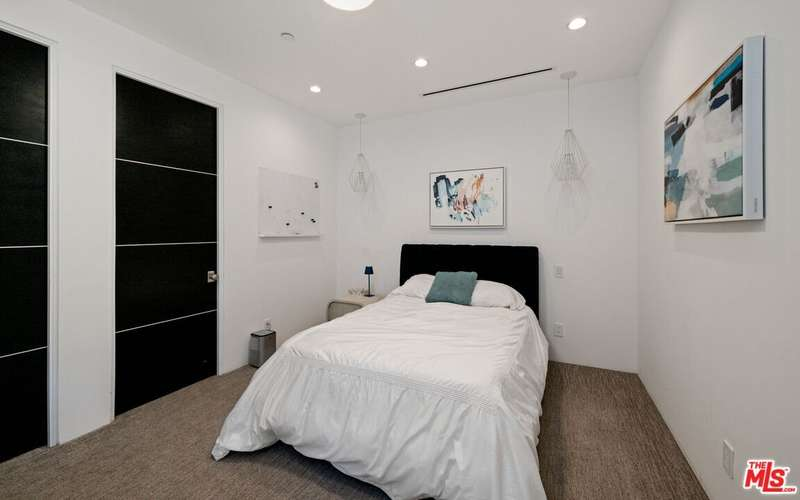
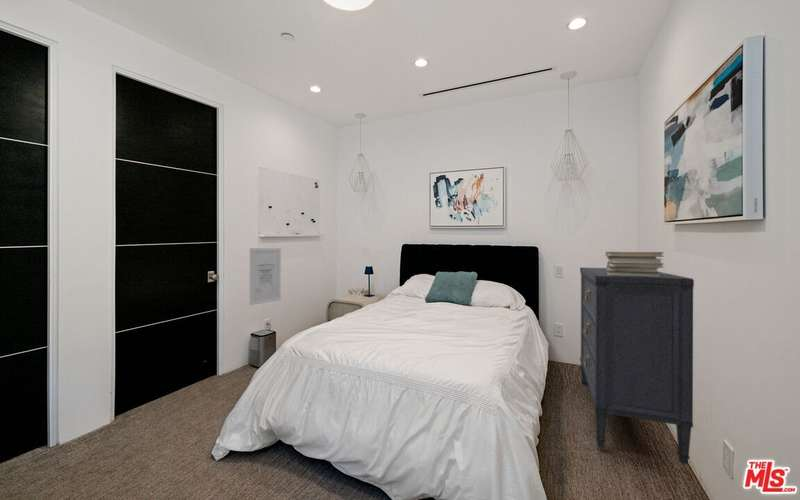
+ wall art [249,247,282,306]
+ dresser [579,267,695,465]
+ book stack [605,251,665,277]
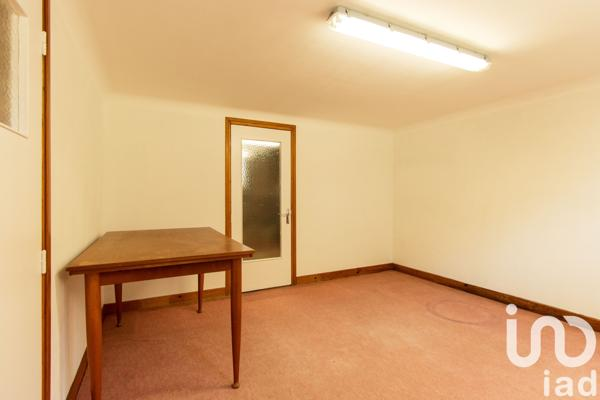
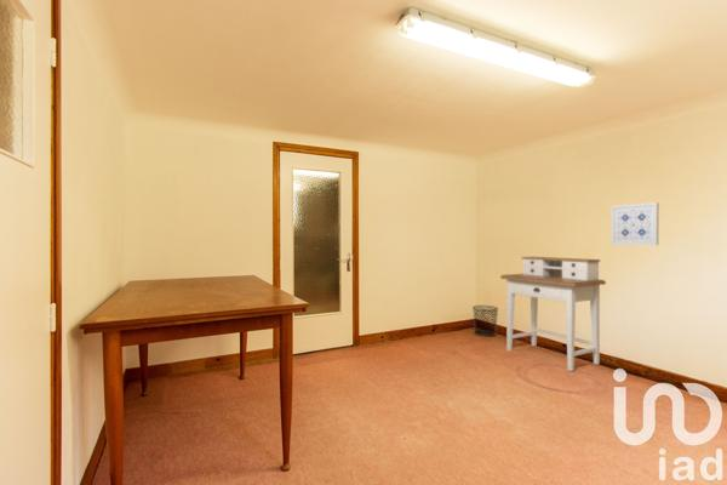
+ desk [499,256,607,372]
+ wall art [611,201,659,246]
+ waste bin [471,304,499,337]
──────
TASK TO CARRY OUT:
Where a line of the data holds the word "wall", copy that line.

ANSWER SECTION:
+ wall art [249,247,282,306]
+ wall art [611,201,659,246]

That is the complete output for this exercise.